WHAT YOU WILL DO: Your answer should be the records below, repeated exactly as they stand.

[Box coordinate transitions]
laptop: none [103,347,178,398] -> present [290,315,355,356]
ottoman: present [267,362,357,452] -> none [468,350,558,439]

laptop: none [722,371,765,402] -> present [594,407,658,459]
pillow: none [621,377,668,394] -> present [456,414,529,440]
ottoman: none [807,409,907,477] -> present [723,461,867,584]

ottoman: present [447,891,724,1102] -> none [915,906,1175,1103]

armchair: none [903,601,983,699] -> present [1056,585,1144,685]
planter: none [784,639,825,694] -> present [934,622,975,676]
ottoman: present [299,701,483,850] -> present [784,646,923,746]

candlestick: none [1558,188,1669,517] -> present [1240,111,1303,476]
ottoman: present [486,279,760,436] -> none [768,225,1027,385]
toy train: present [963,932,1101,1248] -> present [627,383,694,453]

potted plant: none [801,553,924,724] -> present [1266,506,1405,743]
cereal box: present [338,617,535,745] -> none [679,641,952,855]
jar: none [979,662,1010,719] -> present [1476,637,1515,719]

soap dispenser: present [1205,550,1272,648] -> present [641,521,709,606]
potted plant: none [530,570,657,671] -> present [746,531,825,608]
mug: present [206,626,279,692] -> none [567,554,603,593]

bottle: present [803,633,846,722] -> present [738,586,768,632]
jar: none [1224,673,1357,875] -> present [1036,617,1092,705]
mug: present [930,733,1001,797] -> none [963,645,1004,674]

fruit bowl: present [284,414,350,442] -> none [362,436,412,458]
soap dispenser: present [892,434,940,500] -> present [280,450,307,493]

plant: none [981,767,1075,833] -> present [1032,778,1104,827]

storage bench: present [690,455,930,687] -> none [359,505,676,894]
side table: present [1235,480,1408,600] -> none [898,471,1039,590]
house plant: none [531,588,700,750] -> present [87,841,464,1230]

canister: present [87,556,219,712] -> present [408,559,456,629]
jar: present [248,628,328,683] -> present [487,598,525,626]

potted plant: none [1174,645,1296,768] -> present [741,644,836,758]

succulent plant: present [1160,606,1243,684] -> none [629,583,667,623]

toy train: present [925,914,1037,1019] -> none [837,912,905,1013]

REPLY TO THE TASK:
laptop: none [103,347,178,398] -> present [290,315,355,356]
ottoman: present [267,362,357,452] -> none [468,350,558,439]

laptop: none [722,371,765,402] -> present [594,407,658,459]
pillow: none [621,377,668,394] -> present [456,414,529,440]
ottoman: none [807,409,907,477] -> present [723,461,867,584]

ottoman: present [447,891,724,1102] -> none [915,906,1175,1103]

armchair: none [903,601,983,699] -> present [1056,585,1144,685]
planter: none [784,639,825,694] -> present [934,622,975,676]
ottoman: present [299,701,483,850] -> present [784,646,923,746]

candlestick: none [1558,188,1669,517] -> present [1240,111,1303,476]
ottoman: present [486,279,760,436] -> none [768,225,1027,385]
toy train: present [963,932,1101,1248] -> present [627,383,694,453]

potted plant: none [801,553,924,724] -> present [1266,506,1405,743]
cereal box: present [338,617,535,745] -> none [679,641,952,855]
jar: none [979,662,1010,719] -> present [1476,637,1515,719]

soap dispenser: present [1205,550,1272,648] -> present [641,521,709,606]
potted plant: none [530,570,657,671] -> present [746,531,825,608]
mug: present [206,626,279,692] -> none [567,554,603,593]

bottle: present [803,633,846,722] -> present [738,586,768,632]
jar: none [1224,673,1357,875] -> present [1036,617,1092,705]
mug: present [930,733,1001,797] -> none [963,645,1004,674]

fruit bowl: present [284,414,350,442] -> none [362,436,412,458]
soap dispenser: present [892,434,940,500] -> present [280,450,307,493]

plant: none [981,767,1075,833] -> present [1032,778,1104,827]

storage bench: present [690,455,930,687] -> none [359,505,676,894]
side table: present [1235,480,1408,600] -> none [898,471,1039,590]
house plant: none [531,588,700,750] -> present [87,841,464,1230]

canister: present [87,556,219,712] -> present [408,559,456,629]
jar: present [248,628,328,683] -> present [487,598,525,626]

potted plant: none [1174,645,1296,768] -> present [741,644,836,758]

succulent plant: present [1160,606,1243,684] -> none [629,583,667,623]

toy train: present [925,914,1037,1019] -> none [837,912,905,1013]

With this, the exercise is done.